Last night Trinity and I had a “daddy daughter” sleep over, something we haven’t done in quite some time. As a father, it’s important to me that I take time to make memories with my kids. As a father, I know the importance of these moments in the development of their lives, their personalities and also in teaching them what true love looks like.
As I lay in bed with my daughter, reading a book and telling stories, I couldn’t help but think that this moment couldn’t last forever. One day my little girl will be a woman. One day the arm that holds her tight will not be mine, but the arm of her husband. It’s an overwhelming thought, but a realistic one nonetheless.
In this moment I was flooded with emotions. I was swept away with joy because of the great opportunity I have to invest in the life of my daughter, and at the same time I was filled with sorrow, knowing that I couldn’t stay in this moment forever. As children grow up, so to do their parents. We grow together. I know that my job as a parent is to raise adults, not children. As a father, I have the great privilege of teaching my children how to love God and love others. At the same time, through my life, my words and my actions, they will learn from me what it means to receive love. How I treat my wife will dictate how my daughter views men and what she desires in a husband. This is a great responsibility. It is intimidating, and yet it is a great honor.
If I want my daughter to receive love in a Godly manner, I must show her that love. If I want her to marry a man who leads his family in a Godly way, I must be that man in her life now. In Ephesians, Paul talks about how husbands are to love their wives. Likewise, I believe these same verses could apply to men with daughters.

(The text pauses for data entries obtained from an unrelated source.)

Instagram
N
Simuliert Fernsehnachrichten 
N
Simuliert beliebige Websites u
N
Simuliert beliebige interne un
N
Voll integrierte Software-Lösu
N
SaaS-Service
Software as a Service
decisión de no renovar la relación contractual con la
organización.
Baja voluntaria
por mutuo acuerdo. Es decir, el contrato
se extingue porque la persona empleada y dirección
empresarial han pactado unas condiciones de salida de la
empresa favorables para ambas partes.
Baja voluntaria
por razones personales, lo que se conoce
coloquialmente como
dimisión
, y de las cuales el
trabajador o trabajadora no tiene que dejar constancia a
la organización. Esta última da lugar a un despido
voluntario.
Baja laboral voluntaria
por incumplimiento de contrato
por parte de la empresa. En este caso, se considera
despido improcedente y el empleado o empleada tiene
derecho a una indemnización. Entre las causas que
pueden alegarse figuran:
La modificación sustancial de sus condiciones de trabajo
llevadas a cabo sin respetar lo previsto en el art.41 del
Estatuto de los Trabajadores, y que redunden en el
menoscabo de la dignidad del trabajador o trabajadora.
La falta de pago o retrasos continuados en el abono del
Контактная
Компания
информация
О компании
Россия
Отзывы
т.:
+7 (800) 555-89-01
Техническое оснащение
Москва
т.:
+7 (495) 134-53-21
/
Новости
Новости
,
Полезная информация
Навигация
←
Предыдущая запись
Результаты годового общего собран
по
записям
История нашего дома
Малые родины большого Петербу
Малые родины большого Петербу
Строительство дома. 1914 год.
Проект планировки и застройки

In Ephesians 5:25-28, Paul writes:
“25 Husbands, love your wives, just as Christ loved the church and gave himself up for her 26 to make her holy, cleansing her by the washing with water through the word, 27 and to present her to himself as a radiant church, without stain or wrinkle or any other blemish, but holy and blameless. 28 In this same way, husbands ought to love their wives as their own bodies. He who loves his wife loves himself.”
Let’s assume first that as Christian men we treat our wives in this way. Let’s assume that we seek daily to show them the love they deserve as God’s daughters, loving them as Christ loves His church. If we men were to do this, how much better would the lives of our family be? Our son would learn what it meant to love a woman, and our daughters would learn what true love looked like. Now, with this assumption firmly in place, let’s pretend for just a minute that this same section of scripture applies to parenting. With no intent of taking away from the holiness of God’s word, I want to offer my own adaptation of these verses. Fathers, pay close attention!
Fathers, love your children, just as Christ loved the church and gave himself up for her! He did this not for Himself, but to heal His church and make it whole. In the same way, as fathers, we are to daily wash our children with the Word of God, knowing that we are preparing God’s children for the world. As fathers, we are to love our children as we love ourselves. We are to prioritize them above our desires, knowing that we only have them in our care for a moment in time. Because if we truly love ourselves as Christ does, we will love our children with more than just words, capturing each moment of life and knowing that the way we love will shape who they will become and how they will love.
One day my daughter will no longer be in the care of my arms, however if I “Train a child in the way he (she) should go... (Proverbs 22:6a),” one day she will rest in the arms of the Father.
Love can only be caught, not taught.
Lord help me love in a way that Your love is seen, so that in each day my children will see more of You through the way I love them!